ADR-0647: Refresh fr_regressor_v1 from the 2026-05-20 Netflix feature table¶
- Status: Accepted
- Date: 2026-05-20
- Deciders: Lusoris, Codex
- Tags: ai, tiny-ai, model-refresh, netflix-public, fr-regressor, fork-local
Context¶
The May 2026 bugfix wave changed enough upstream signal that table-derived AI artifacts must be treated as stale: feature-extraction defaults now include the speed features, the fork CPU vmaf binary path is explicit in refresh scripts, CHUG pairing was repaired, and the dev-container encoder probes no longer hide QSV/NVENC runtime failures. The first unblocked refresh is fr_regressor_v1, because it depends only on the Netflix Public full-reference feature table and not on the still-running KoNViD refresh or the downstream CHUG HDR/MOS experiments.

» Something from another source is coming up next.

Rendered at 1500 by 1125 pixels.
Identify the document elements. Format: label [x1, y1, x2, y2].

The refreshed Netflix table is runs/full_features_netflix_refresh_20260520.parquet with 11190 rows and 30 columns. The training command reused the existing ADR-0249 recipe:
PYTHONPATH=ai/src .venv/bin/python ai/scripts/train_fr_regressor.py \
--parquet runs/full_features_netflix_refresh_20260520.parquet \
--metrics-out runs/fr_regressor_v1_refresh_20260520_metrics.json
Decision¶
Refresh the shipped model/tiny/fr_regressor_v1.onnx checkpoint, sidecar, and registry row from the 2026-05-20 Netflix full-feature table without changing the model architecture or ship gate. The model remains the ADR-0249 C1 baseline: canonical-6 input, stock FRRegressor hidden=64/depth=2/dropout=0.1, opset 17, and PLCC-only ship gate at mean LOSO PLCC >= 0.95.

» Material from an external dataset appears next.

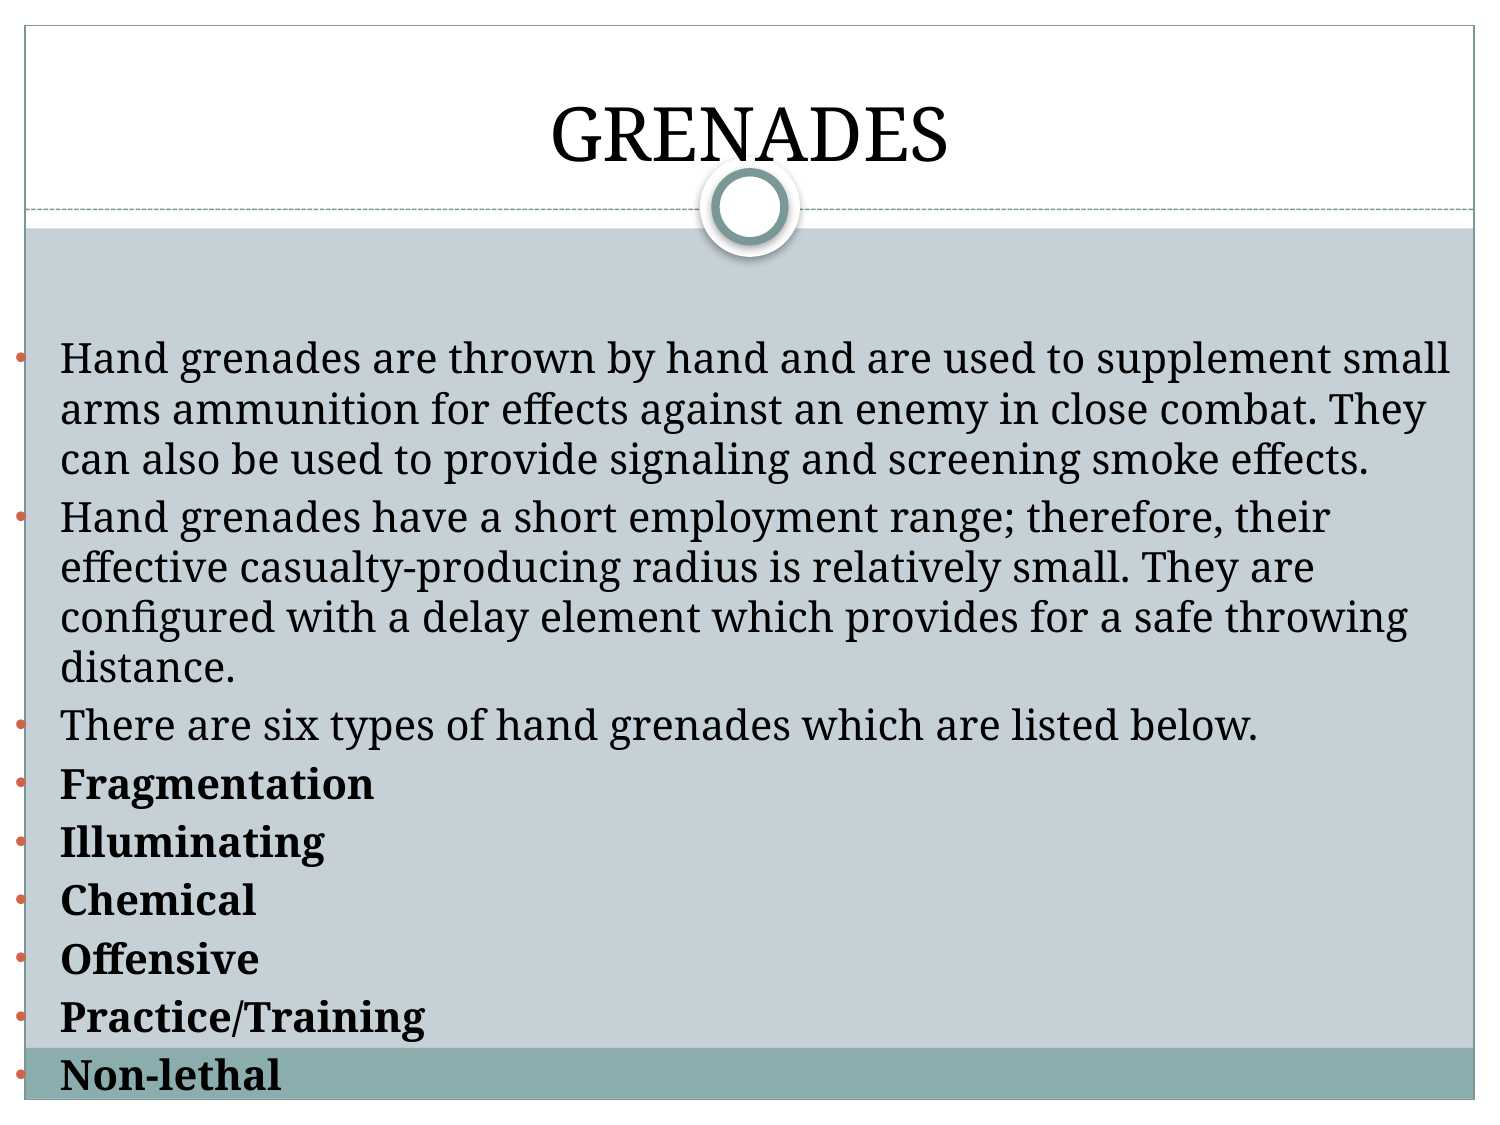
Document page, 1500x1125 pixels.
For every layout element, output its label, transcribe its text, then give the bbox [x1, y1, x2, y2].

list Hand grenades are thrown by hand and are used to supplement small arms ammunition for effects against an enemy in close combat. They can also be used to provide signaling and screening smoke effects. Hand grenades have a short employment range; therefore, their effective casualty-producing radius is relatively small. They are configured with a delay element which provides for a safe throwing distance. There are six types of hand grenades which are listed below. Fragmentation Illuminating Chemical Offensive Practice/Training Non-lethal [0, 324, 1500, 1125]
text_box GRENADES [0, 37, 1500, 225]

The refreshed run produced:
| Metric | Previous sidecar | 2026-05-20 refresh |
|---|---|---|
| LOSO mean PLCC | 0.9977 | 0.9982 |
| LOSO PLCC std | 0.0025 | 0.0014 |
| LOSO mean SROCC | 0.9972 | 0.9567 |
| LOSO mean RMSE | 2.172 | 2.194 |
| In-sample PLCC | 0.9983 | 0.9993 |
The low mean SROCC is driven by the BigBuckBunny fold (0.6277) while its PLCC remains high (0.9962). That is documented as a ranking-shape caveat, not a ship blocker: fr_regressor_v1 has always been gated on PLCC vs the vmaf_v0.6.1 teacher.
Alternatives considered¶
| Option | Pros | Cons | Why not chosen |
|---|---|---|---|
Refresh fr_regressor_v1 from the new Netflix table only | Unblocked now; keeps the ADR-0249 C1 recipe stable; immediately proves whether the refreshed extractor path changed the baseline | Does not consume KoNViD/CHUG/HDR rows | Chosen. This is the smallest honest artifact refresh and gives a clean provenance boundary |
| Wait for KoNViD and CHUG, then refresh every model in one PR | One large provenance reset | Blocks an already-ready C1 refresh behind unrelated corpus jobs; creates a very large model-artifact PR | Rejected. The backlog asks to keep learning while long jobs run |
| Change architecture or ship gate during refresh | Could chase the BigBuckBunny SROCC caveat | Mixes a retrain/provenance update with a modeling decision; would invalidate ADR-0249 comparability | Rejected. Architecture and gate changes need their own decision after aggregate corpus refresh |
| Keep the old checkpoint and only update docs | Zero runtime churn | Leaves a known stale shipped artifact after the extractor/default refresh wave | Rejected. The refresh passed the existing gate and improves PLCC variance |
Consequences¶
- Positive:
fr_regressor_v1sidecar and registry now reflect the current fork feature extractor defaults.- PLCC mean and variance improve slightly while preserving the same model contract.
- The first AI refresh step is independent of the long-running KoNViD job.
- Negative:
- BigBuckBunny rank correlation is low in the refreshed run. This is visible in the model card and should be revisited after the aggregate 4/5-corpus retrain, but it does not violate the ADR-0249 PLCC ship gate.
- Neutral / follow-ups:
- KoNViD, CHUG/HDR, BVI-DVC aggregate,
vmaf_tiny_v2/v3/v4, codec-aware regressors, ensemble seeds, MOS heads, and encoder predictors remain in the AI-refresh backlog.
References¶
- ADR-0249 — original
fr_regressor_v1recipe and ship gate. - docs/ai/models/fr_regressor_v1.md — updated model card.
- docs/research/0647-ai-fr-regressor-v1-refresh-20260520.md — run digest and fold metrics.
- Source:
req— user direction this session: "well now we have to train and learn on everything as well?"